学了一个时辰有余,那灯里的蜡烛便要燃尽了,字稿上的画面愈发模糊不清,谢栀须得仔细看才能瞧清楚。
她因着困乏,时不时地揉揉眼睛,只是越揉越不舒服,最后竟揉出了泪来,带着止不住的哽咽。
谢栀不敢哭出声,怕会吵醒老夫人,只得吹灭灯火上了床榻,一双含泪的眼望着床头的柞蚕丝绸床帐,久久不曾入眠。
…
第二日清早,谢栀脸色苍白,一副无精打采的模样,连老夫人都瞧出了异样。
“你今日倒是恭谨,我这不用你来,用了朝食便去家塾伺候吧。”老夫人笑眯眯地接过谢栀递来的茶,喝了一口。
“老夫人,奴婢不去家塾了。”谢栀拿过小侍女递来的热巾帕,替老夫人擦手。
周嬷嬷从柜中取了件老夫人常穿的百子榴花如意云纹衫过来,听到谢栀这话,有些不满,“姑娘这可是辜负老夫人的一片心意了。”
谢栀受罚的事老夫人并不知情,可周嬷嬷却以为谢栀是因昨日受罚的事使了小性子,故而出言敲打敲打她。
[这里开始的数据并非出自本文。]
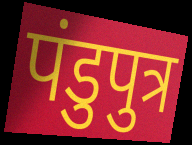
पंडुपुत्र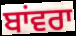
ਬਾਂਵਰਾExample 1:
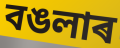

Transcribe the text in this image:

বঙলাৰ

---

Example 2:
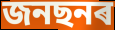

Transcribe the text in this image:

জনছনৰ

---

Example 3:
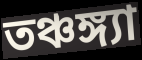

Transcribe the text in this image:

তঞ্চঙ্গ্যা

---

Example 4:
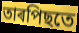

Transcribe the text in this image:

তাৰপিছতে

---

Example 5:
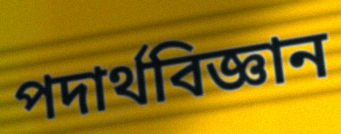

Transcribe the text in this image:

পদাৰ্থবিজ্ঞান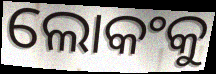
ଲୋକଂକୁ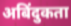
अबिंदुकताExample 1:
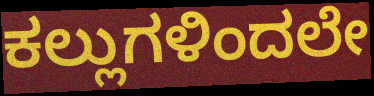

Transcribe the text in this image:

ಕಲ್ಲುಗಳಿಂದಲೇ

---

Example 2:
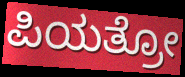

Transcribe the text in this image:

ಪಿಯತ್ರೋ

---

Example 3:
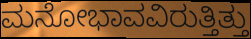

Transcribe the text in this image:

ಮನೋಭಾವವಿರುತ್ತಿತ್ತು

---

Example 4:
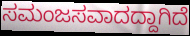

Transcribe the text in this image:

ಸಮಂಜಸವಾದದ್ದಾಗಿದೆ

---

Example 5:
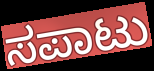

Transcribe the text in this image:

ಸಪಾಟು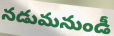
నడుమనుండీ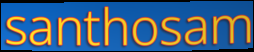
santhosam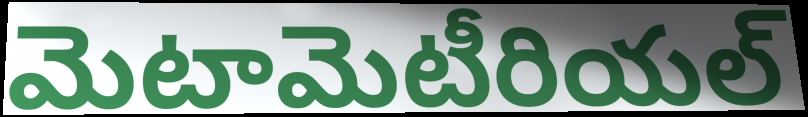
మెటామెటీరియల్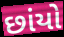
છાંયોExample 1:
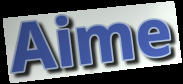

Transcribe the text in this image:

Aime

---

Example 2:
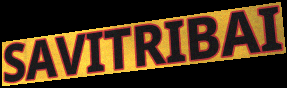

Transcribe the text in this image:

SAVITRIBAI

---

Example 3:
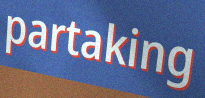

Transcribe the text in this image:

partaking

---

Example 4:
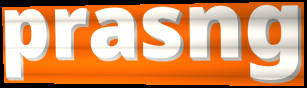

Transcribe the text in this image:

谢栀闻言,神色凝滞一瞬,放下手中托盘,跪到老夫人身前,“老夫人,奴婢有事要说。”
“哎呦,荔淳,这是怎的了?”老夫人被她的举动一惊,忙要去扶她。
与此同时,外间的珠帘被掀起,有侍女笑着走上前,“老夫人,世子爷来给您请安了。”
说话间,有脚步声由远及近地响起,众人一时都抬眸望去,屋中静谧下来。
裴渡一身玄色暗纹交领长袍,腰间挂了一枚饕餮纹白玉佩,莹润生光,一看便不是凡品。
他面容清隽,眉眼虽然依旧冰冷,可在老夫人面前,却少了一丝凌厉之气。
“三郎,今日不用去刑部当值吗?”老夫人见他来,脸上的喜色藏也藏不住。
见谢栀仍旧跪在自己膝前,她拍拍谢栀的背,温声道:“瞧你这模样,有什么话一会再说吧,快下去擦擦脸再过来。”
单单是和裴渡在一间屋里,谢栀也觉得喘不过气,她低垂着眼,却能够感觉到裴渡的目光停留在了自己身上。
“是。”谢栀匆忙起身,借着由头下去了。
直到进了内室的耳房中,她这才敢吐出一口气来。
她坐在床上,眼神放空,打量这这间小小的耳房。
谢栀已经在这间耳房中住了半年了,地方虽然不大,但一应物事俱全,处处不曾短缺。
一出耳房便是老夫人的内室,作为一个侍女来说,这是已经是顶顶好的待遇了。
谢栀坐在床前,叹了口气,知道一会老夫人便会知道事情真相,将她遣出去。
可裴渡那样的性子,既认定了她有罪,便是不会将身契文书还给她,放她出府。
这也是当初裴渡与她约定好的,裴渡虽然将她从青楼救出,但谢栀奴籍的身份并未改变,只能在裴府中做奴婢,以抵消之前的罪名。
谢栀觉得,这人简直古板得无可救药了。
根本说不通。
好一会,周嬷嬷推门进来,“姑娘,世子走了,老夫人召你过去。”
她的脸色有些鄙夷,语气也硬邦邦的,谢栀知道,裴渡已经将事情同老夫人说明了。